Direction
Write out every text line of each row below without any changes, and leave the pictures out of your answer.
>> START
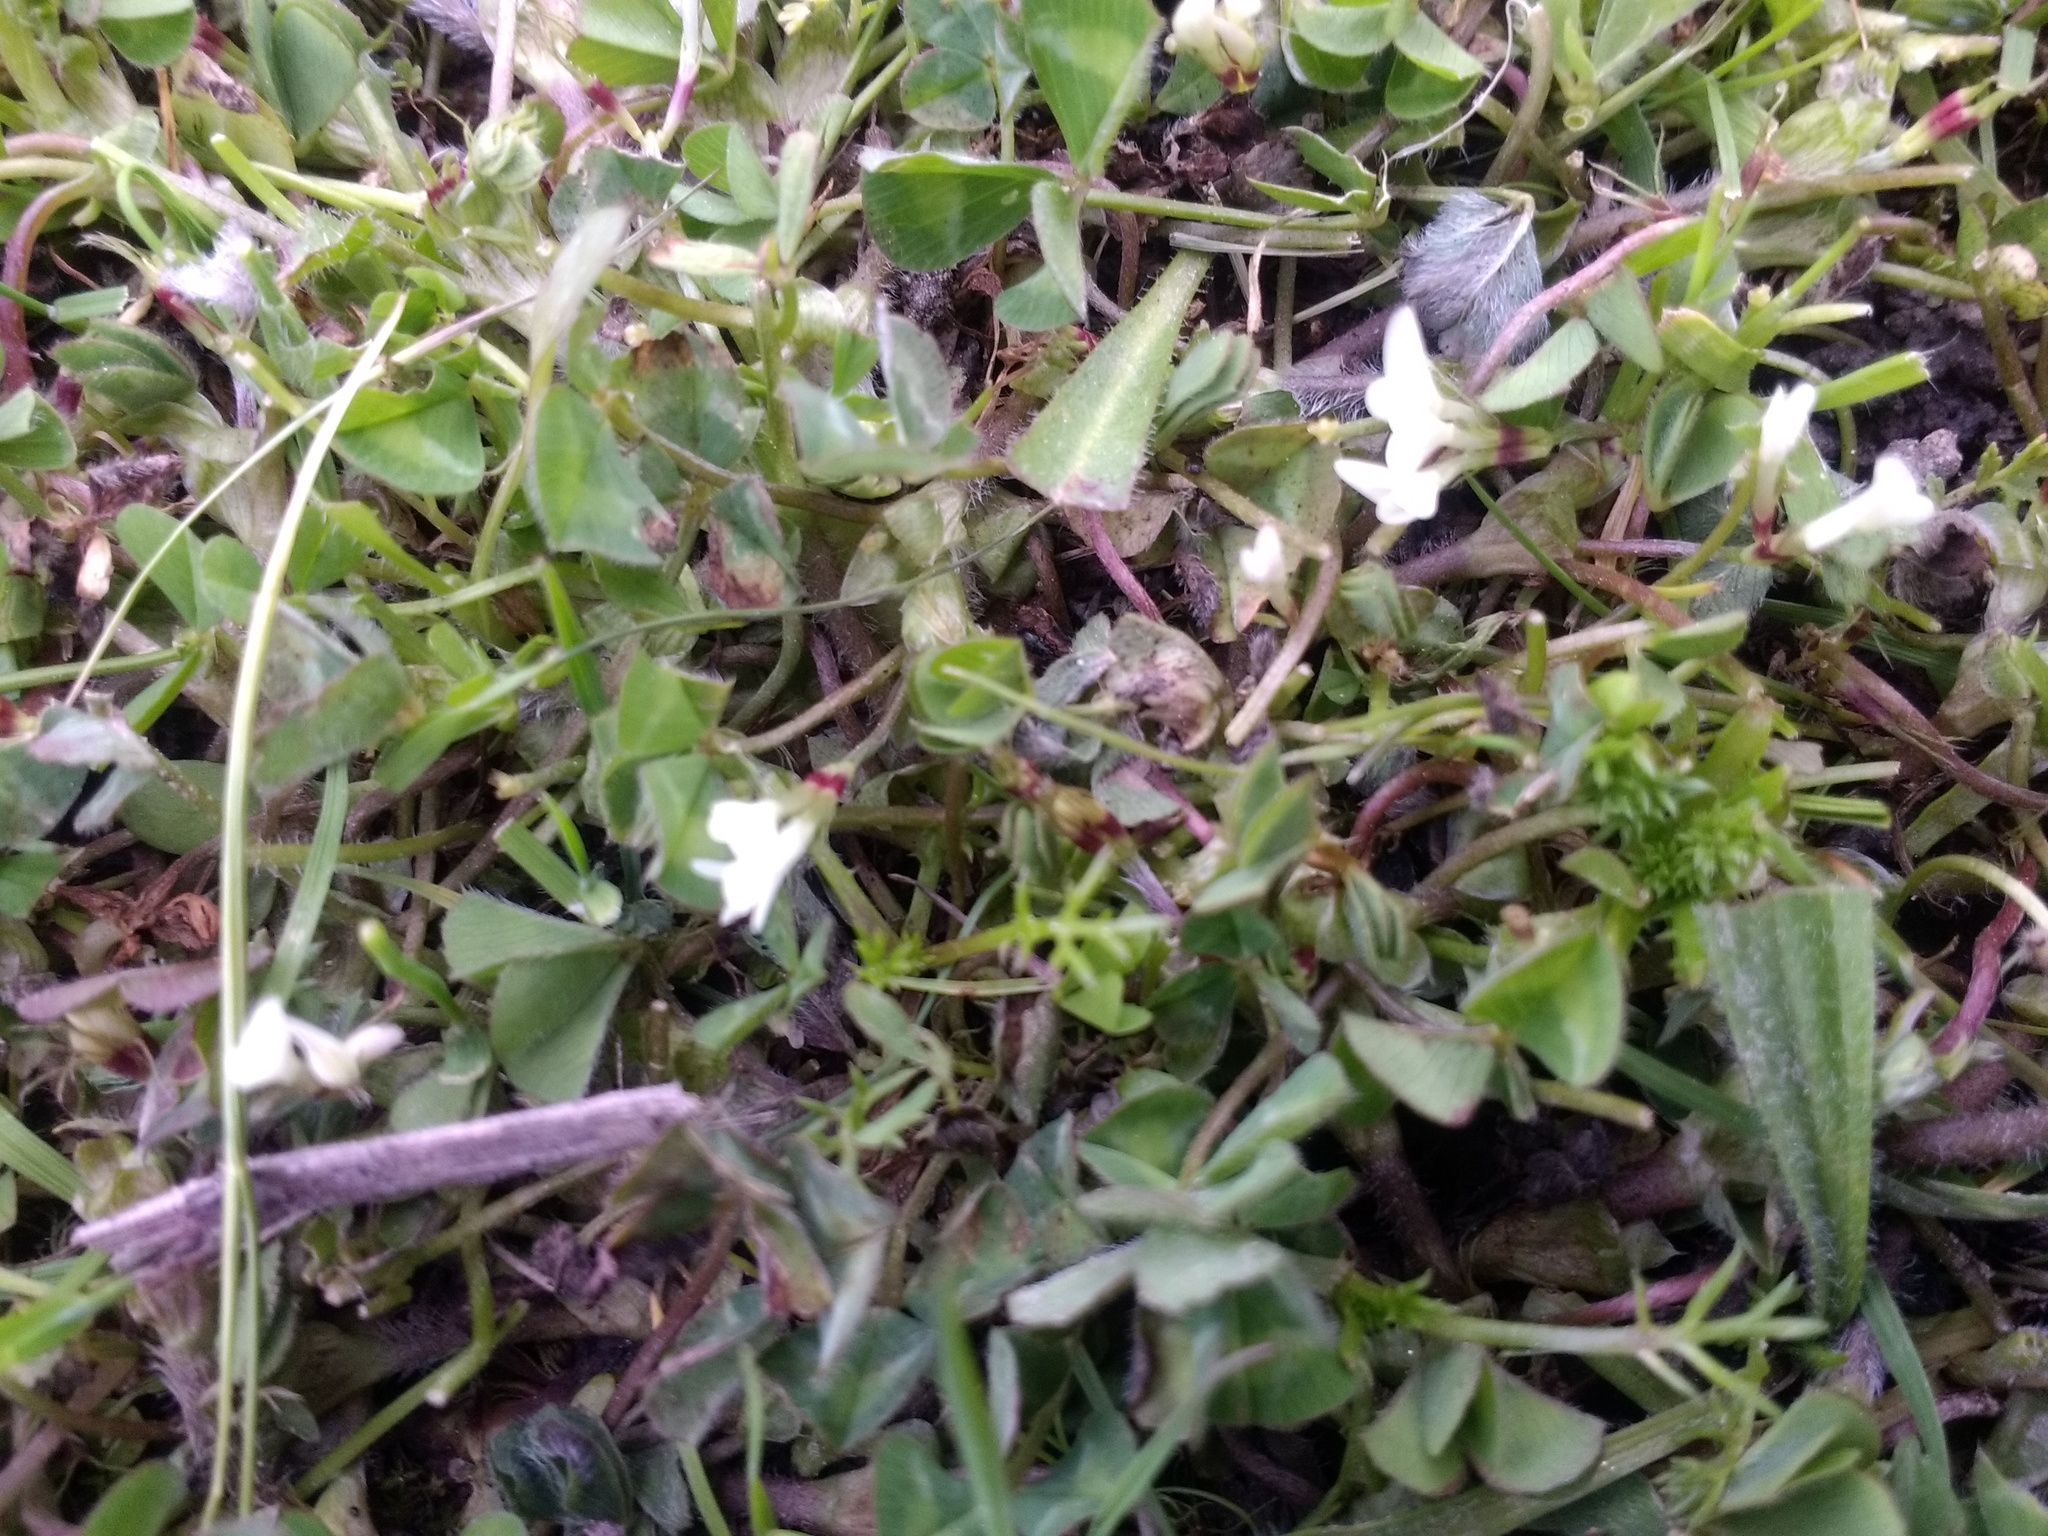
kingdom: Plantae
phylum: Tracheophyta
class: Magnoliopsida
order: Fabales
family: Fabaceae
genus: Trifolium
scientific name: Trifolium subterraneum
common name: Subterranean clover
>> END
Expected answer
kingdom: Plantae
phylum: Tracheophyta
class: Magnoliopsida
order: Fabales
family: Fabaceae
genus: Trifolium
scientific name: Trifolium subterraneum
common name: Subterranean clover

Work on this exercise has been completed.